* **What this task involves**: Turn every line of the listing below into one numbered list, omitting any blank lines.

---

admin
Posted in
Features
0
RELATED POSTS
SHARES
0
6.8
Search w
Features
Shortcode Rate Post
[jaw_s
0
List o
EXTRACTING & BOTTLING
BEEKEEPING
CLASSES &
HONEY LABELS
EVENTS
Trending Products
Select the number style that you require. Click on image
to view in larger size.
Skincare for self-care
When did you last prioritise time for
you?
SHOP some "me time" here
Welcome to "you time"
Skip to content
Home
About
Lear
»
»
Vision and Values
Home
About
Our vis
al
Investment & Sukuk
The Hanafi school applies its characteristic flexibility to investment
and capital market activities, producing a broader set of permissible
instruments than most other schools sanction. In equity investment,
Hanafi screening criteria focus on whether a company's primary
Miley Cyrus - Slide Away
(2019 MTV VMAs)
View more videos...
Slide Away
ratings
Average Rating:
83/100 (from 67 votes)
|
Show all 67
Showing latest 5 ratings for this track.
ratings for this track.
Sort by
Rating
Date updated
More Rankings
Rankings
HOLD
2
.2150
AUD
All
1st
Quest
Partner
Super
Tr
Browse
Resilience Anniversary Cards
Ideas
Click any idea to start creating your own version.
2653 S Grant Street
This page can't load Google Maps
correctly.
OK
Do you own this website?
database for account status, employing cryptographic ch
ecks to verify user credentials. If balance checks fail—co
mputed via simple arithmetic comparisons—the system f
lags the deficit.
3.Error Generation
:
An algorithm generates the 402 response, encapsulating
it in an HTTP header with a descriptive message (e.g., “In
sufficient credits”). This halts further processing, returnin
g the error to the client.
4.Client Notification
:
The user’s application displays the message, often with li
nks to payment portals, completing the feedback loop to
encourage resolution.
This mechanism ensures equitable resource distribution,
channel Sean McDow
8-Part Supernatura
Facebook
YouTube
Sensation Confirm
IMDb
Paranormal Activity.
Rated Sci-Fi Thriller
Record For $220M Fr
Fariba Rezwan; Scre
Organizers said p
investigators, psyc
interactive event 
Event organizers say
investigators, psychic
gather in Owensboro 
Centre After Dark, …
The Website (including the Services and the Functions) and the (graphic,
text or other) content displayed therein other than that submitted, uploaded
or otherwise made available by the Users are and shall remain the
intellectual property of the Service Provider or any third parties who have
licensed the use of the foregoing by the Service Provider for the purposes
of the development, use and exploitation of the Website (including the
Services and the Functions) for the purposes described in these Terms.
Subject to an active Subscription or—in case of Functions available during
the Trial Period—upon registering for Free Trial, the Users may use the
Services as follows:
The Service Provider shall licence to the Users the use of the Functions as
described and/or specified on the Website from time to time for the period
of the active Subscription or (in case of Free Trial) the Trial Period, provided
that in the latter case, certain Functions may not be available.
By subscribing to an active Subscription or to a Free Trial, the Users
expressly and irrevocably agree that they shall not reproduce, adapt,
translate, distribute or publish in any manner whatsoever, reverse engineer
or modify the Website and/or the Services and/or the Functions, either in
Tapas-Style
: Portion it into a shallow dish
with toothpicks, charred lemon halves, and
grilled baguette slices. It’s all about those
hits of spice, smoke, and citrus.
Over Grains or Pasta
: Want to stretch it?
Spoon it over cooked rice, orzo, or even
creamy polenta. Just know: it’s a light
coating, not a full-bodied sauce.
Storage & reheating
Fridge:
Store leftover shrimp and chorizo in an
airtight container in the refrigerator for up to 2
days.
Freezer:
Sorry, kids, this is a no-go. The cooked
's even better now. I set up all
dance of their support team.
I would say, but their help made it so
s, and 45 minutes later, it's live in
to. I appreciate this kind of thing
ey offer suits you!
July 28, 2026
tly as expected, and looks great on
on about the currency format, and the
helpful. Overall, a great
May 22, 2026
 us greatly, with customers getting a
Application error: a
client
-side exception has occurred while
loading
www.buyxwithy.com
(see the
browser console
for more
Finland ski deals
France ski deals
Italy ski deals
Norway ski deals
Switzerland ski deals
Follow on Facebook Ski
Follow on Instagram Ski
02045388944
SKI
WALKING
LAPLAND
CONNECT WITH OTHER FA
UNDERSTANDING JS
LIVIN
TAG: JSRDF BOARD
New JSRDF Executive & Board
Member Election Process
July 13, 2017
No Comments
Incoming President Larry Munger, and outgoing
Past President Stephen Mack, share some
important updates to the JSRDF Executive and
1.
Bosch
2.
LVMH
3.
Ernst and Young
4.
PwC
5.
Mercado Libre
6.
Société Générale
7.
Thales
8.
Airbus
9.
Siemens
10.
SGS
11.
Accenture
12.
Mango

---

* **Your solution**:
1. admin
2. Posted in
3. Features
4. 0
5. RELATED POSTS
6. SHARES
7. 0
8. 6.8
9. Search w
10. Features
11. Shortcode Rate Post
12. [jaw_s
13. 0
14. List o
15. EXTRACTING & BOTTLING
16. BEEKEEPING
17. CLASSES &
18. HONEY LABELS
19. EVENTS
20. Trending Products
21. Select the number style that you require. Click on image
22. to view in larger size.
23. Skincare for self-care
24. When did you last prioritise time for
25. you?
26. SHOP some "me time" here
27. Welcome to "you time"
28. Skip to content
29. Home
30. About
31. Lear
32. »
33. »
34. Vision and Values
35. Home
36. About
37. Our vis
38. al
39. Investment & Sukuk
40. The Hanafi school applies its characteristic flexibility to investment
41. and capital market activities, producing a broader set of permissible
42. instruments than most other schools sanction. In equity investment,
43. Hanafi screening criteria focus on whether a company's primary
44. Miley Cyrus - Slide Away
45. (2019 MTV VMAs)
46. View more videos...
47. Slide Away
48. ratings
49. Average Rating:
50. 83/100 (from 67 votes)
51. |
52. Show all 67
53. Showing latest 5 ratings for this track.
54. ratings for this track.
55. Sort by
56. Rating
57. Date updated
58. More Rankings
59. Rankings
60. HOLD
61. 2
62. .2150
63. AUD
64. All
65. 1st
66. Quest
67. Partner
68. Super
69. Tr
70. Browse
71. Resilience Anniversary Cards
72. Ideas
73. Click any idea to start creating your own version.
74. 2653 S Grant Street
75. This page can't load Google Maps
76. correctly.
77. OK
78. Do you own this website?
79. database for account status, employing cryptographic ch
80. ecks to verify user credentials. If balance checks fail—co
81. mputed via simple arithmetic comparisons—the system f
82. lags the deficit.
83. 3.Error Generation
84. :
85. An algorithm generates the 402 response, encapsulating
86. it in an HTTP header with a descriptive message (e.g., “In
87. sufficient credits”). This halts further processing, returnin
88. g the error to the client.
89. 4.Client Notification
90. :
91. The user’s application displays the message, often with li
92. nks to payment portals, completing the feedback loop to
93. encourage resolution.
94. This mechanism ensures equitable resource distribution,
95. channel Sean McDow
96. 8-Part Supernatura
97. Facebook
98. YouTube
99. Sensation Confirm
100. IMDb
101. Paranormal Activity.
102. Rated Sci-Fi Thriller
103. Record For $220M Fr
104. Fariba Rezwan; Scre
105. Organizers said p
106. investigators, psyc
107. interactive event 
108. Event organizers say
109. investigators, psychic
110. gather in Owensboro 
111. Centre After Dark, …
112. The Website (including the Services and the Functions) and the (graphic,
113. text or other) content displayed therein other than that submitted, uploaded
114. or otherwise made available by the Users are and shall remain the
115. intellectual property of the Service Provider or any third parties who have
116. licensed the use of the foregoing by the Service Provider for the purposes
117. of the development, use and exploitation of the Website (including the
118. Services and the Functions) for the purposes described in these Terms.
119. Subject to an active Subscription or—in case of Functions available during
120. the Trial Period—upon registering for Free Trial, the Users may use the
121. Services as follows:
122. The Service Provider shall licence to the Users the use of the Functions as
123. described and/or specified on the Website from time to time for the period
124. of the active Subscription or (in case of Free Trial) the Trial Period, provided
125. that in the latter case, certain Functions may not be available.
126. By subscribing to an active Subscription or to a Free Trial, the Users
127. expressly and irrevocably agree that they shall not reproduce, adapt,
128. translate, distribute or publish in any manner whatsoever, reverse engineer
129. or modify the Website and/or the Services and/or the Functions, either in
130. Tapas-Style
131. : Portion it into a shallow dish
132. with toothpicks, charred lemon halves, and
133. grilled baguette slices. It’s all about those
134. hits of spice, smoke, and citrus.
135. Over Grains or Pasta
136. : Want to stretch it?
137. Spoon it over cooked rice, orzo, or even
138. creamy polenta. Just know: it’s a light
139. coating, not a full-bodied sauce.
140. Storage & reheating
141. Fridge:
142. Store leftover shrimp and chorizo in an
143. airtight container in the refrigerator for up to 2
144. days.
145. Freezer:
146. Sorry, kids, this is a no-go. The cooked
147. 's even better now. I set up all
148. dance of their support team.
149. I would say, but their help made it so
150. s, and 45 minutes later, it's live in
151. to. I appreciate this kind of thing
152. ey offer suits you!
153. July 28, 2026
154. tly as expected, and looks great on
155. on about the currency format, and the
156. helpful. Overall, a great
157. May 22, 2026
158.  us greatly, with customers getting a
159. Application error: a
160. client
161. -side exception has occurred while
162. loading
163. www.buyxwithy.com
164. (see the
165. browser console
166. for more
167. Finland ski deals
168. France ski deals
169. Italy ski deals
170. Norway ski deals
171. Switzerland ski deals
172. Follow on Facebook Ski
173. Follow on Instagram Ski
174. 02045388944
175. SKI
176. WALKING
177. LAPLAND
178. CONNECT WITH OTHER FA
179. UNDERSTANDING JS
180. LIVIN
181. TAG: JSRDF BOARD
182. New JSRDF Executive & Board
183. Member Election Process
184. July 13, 2017
185. No Comments
186. Incoming President Larry Munger, and outgoing
187. Past President Stephen Mack, share some
188. important updates to the JSRDF Executive and
189. 1.
190. Bosch
191. 2.
192. LVMH
193. 3.
194. Ernst and Young
195. 4.
196. PwC
197. 5.
198. Mercado Libre
199. 6.
200. Société Générale
201. 7.
202. Thales
203. 8.
204. Airbus
205. 9.
206. Siemens
207. 10.
208. SGS
209. 11.
210. Accenture
211. 12.
212. Mango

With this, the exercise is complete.